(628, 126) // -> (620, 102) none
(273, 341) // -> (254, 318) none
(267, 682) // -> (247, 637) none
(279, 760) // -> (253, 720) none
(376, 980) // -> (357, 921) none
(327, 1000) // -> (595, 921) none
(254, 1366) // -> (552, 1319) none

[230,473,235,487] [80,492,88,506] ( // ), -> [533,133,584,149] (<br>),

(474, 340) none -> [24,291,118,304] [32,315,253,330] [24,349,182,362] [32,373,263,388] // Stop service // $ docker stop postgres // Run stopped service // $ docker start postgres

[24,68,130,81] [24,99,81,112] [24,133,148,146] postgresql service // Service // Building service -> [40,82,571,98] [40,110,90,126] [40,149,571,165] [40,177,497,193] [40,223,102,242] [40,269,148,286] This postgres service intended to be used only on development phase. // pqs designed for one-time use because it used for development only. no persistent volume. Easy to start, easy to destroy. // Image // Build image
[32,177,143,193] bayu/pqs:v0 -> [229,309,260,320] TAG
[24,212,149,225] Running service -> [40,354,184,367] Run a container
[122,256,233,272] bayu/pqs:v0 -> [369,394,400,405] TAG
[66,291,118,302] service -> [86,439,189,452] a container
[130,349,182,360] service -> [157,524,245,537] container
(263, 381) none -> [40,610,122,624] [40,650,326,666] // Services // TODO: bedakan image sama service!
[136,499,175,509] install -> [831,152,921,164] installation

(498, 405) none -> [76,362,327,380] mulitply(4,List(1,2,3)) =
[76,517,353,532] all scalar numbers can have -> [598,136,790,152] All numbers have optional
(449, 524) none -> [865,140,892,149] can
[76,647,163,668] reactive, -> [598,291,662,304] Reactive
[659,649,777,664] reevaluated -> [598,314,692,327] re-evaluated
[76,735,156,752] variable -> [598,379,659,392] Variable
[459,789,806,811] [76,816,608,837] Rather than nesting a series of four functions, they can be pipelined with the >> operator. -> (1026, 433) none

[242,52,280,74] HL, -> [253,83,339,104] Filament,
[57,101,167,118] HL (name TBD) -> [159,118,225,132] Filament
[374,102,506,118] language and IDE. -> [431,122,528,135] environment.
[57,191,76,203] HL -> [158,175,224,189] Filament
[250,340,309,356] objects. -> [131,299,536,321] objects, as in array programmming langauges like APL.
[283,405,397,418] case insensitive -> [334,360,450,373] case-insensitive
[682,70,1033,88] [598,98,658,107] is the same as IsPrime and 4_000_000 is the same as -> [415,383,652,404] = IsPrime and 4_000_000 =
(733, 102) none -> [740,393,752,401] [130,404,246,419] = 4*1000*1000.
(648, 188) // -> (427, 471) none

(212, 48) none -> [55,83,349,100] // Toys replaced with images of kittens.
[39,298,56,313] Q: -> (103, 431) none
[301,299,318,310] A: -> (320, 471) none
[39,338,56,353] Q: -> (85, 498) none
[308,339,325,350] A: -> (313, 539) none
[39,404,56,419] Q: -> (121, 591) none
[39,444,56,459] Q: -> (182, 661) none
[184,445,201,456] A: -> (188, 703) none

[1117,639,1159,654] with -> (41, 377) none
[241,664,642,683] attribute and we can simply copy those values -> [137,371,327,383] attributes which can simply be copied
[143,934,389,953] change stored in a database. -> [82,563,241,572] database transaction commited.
══════
Task statement: If a line in the data holds the string "start", copy that line.

Answer box:
(474, 340) none -> [24,291,118,304] [32,315,253,330] [24,349,182,362] [32,373,263,388] // Stop service // $ docker stop postgres // Run stopped service // $ docker start postgres
[24,68,130,81] [24,99,81,112] [24,133,148,146] postgresql service // Service // Building service -> [40,82,571,98] [40,110,90,126] [40,149,571,165] [40,177,497,193] [40,223,102,242] [40,269,148,286] This postgres service intended to be used only on development phase. // pqs designed for one-time use because it used for development only. no persistent volume. Easy to start, easy to destroy. // Image // Build image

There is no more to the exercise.